Core gamers often seem to have a very low opinion of motion controls, dismissing them as a gimmick used only in casual games. Jason Vandenberghe believes this attitude won't go away unless every console is motion controlled, and thinks that until that happens, hardcore games that use motion controls will be largely overlooked.
VandenBerghe leads Ubisoft's Paris studio, which made Red Steel 2, and says that just getting people used to the motion controls was an enormous challenge. He said that motion controls have removed many of the barriers imposed by traditional controllers, but this new freedom creates as many problems as it solves. He referred to the testing phase of the game as "absolute random chaos," saying that people would actually drop the controller in disgust when they couldn't perform the actions the game required of them. The solution, he said, was to teach the motions more like you might teach something like karate or dance, rather than a normal videogame tutorial.
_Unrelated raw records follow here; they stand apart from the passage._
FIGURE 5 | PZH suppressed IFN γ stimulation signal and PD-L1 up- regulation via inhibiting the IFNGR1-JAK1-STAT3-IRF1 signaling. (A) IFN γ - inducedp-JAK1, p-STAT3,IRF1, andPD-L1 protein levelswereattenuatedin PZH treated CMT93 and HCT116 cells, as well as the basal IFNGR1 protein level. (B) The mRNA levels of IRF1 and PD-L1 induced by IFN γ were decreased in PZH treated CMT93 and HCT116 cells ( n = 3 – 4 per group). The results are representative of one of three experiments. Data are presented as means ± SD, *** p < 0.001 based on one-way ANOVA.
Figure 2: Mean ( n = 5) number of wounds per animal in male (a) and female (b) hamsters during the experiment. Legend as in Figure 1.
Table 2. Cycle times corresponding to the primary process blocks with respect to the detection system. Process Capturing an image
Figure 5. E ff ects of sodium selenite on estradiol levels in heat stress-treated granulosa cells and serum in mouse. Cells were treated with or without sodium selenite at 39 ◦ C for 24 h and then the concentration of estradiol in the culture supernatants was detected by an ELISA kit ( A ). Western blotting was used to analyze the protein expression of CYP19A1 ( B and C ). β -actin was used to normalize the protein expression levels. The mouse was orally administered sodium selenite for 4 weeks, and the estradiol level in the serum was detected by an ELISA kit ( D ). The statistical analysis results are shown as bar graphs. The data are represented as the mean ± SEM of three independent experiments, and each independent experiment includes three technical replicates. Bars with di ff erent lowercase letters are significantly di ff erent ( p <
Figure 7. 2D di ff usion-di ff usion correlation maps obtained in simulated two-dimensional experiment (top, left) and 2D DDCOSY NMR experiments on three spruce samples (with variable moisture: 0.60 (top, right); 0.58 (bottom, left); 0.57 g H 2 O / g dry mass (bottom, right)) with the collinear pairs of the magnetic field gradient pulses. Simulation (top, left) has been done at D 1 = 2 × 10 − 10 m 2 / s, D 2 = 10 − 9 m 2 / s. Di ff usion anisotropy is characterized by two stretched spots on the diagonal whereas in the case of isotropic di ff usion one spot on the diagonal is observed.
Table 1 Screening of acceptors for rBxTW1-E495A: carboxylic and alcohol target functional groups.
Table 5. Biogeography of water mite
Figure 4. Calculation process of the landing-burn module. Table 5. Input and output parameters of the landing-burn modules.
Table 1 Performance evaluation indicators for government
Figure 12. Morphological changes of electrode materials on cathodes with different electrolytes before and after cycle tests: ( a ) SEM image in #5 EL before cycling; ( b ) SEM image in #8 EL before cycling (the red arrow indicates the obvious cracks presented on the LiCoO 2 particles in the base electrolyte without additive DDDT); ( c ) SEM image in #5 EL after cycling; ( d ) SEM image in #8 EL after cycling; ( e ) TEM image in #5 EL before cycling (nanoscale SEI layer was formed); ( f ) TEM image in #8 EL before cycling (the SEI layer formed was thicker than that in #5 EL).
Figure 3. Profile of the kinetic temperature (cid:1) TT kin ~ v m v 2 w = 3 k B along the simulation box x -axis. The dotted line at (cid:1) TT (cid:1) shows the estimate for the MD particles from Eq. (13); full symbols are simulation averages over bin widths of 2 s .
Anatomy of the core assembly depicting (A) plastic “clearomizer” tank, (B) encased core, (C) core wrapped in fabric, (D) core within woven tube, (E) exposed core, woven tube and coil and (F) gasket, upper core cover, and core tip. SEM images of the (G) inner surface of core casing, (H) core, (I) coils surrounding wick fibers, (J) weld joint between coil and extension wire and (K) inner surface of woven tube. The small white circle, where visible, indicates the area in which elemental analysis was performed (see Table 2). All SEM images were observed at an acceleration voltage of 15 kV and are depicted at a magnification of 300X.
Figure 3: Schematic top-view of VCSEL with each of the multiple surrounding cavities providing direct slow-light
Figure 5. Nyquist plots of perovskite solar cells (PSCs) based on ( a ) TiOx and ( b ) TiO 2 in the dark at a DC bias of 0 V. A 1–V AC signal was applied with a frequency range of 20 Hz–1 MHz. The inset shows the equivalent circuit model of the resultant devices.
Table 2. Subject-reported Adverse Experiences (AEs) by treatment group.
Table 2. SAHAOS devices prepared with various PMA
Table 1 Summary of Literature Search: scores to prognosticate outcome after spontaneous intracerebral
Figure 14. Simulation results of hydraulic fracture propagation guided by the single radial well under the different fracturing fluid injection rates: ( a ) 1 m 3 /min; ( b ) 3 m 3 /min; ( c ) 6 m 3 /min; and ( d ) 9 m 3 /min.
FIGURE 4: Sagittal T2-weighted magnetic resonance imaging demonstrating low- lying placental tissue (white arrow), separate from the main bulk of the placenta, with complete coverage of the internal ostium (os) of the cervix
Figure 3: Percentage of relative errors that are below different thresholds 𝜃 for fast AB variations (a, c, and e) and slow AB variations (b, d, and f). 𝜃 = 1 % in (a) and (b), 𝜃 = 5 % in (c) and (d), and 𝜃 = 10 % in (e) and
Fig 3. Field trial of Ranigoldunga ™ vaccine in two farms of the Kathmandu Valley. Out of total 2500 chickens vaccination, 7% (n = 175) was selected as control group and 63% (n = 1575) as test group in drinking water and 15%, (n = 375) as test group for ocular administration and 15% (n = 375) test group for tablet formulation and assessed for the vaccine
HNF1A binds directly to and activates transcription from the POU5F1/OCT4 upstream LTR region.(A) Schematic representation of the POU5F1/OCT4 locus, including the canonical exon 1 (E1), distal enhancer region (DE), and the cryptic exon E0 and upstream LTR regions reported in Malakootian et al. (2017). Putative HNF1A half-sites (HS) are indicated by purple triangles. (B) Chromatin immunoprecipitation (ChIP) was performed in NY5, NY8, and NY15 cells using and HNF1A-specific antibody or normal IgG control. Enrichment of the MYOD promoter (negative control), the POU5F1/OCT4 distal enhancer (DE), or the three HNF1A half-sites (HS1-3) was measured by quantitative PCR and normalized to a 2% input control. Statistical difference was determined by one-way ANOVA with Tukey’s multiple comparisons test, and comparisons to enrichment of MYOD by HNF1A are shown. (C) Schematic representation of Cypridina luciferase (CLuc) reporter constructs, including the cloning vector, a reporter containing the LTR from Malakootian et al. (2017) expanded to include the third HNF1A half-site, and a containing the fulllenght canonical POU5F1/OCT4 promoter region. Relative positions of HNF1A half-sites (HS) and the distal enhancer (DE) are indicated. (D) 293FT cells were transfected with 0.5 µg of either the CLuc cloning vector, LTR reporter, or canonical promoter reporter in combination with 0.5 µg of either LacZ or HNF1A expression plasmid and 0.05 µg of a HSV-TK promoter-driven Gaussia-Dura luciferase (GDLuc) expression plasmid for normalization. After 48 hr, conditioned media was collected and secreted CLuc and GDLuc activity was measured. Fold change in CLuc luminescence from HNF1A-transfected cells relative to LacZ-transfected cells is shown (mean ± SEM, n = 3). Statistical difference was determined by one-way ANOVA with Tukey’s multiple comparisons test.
But VandenBerghe says that the best tutorials in the world won't make a bit of difference if the audience doesn't want to go along with it. He said that of all the problems that had plagued Red Steel 2, one of the biggest was that the majority of people were unwilling to engage in physical activity to play a videogame. He estimated that perhaps one person in five was willing to exert themselves, and thought that even that was probably optimistic.
He says that the only way that this number is going to increase is by motion controls becoming the standard. He says that being restricted to a single platform and requiring an additional hardware purchase kept Red Steel 2 from selling to its full potential, and as long as motion controls remain an add-on, they would always be a niche product.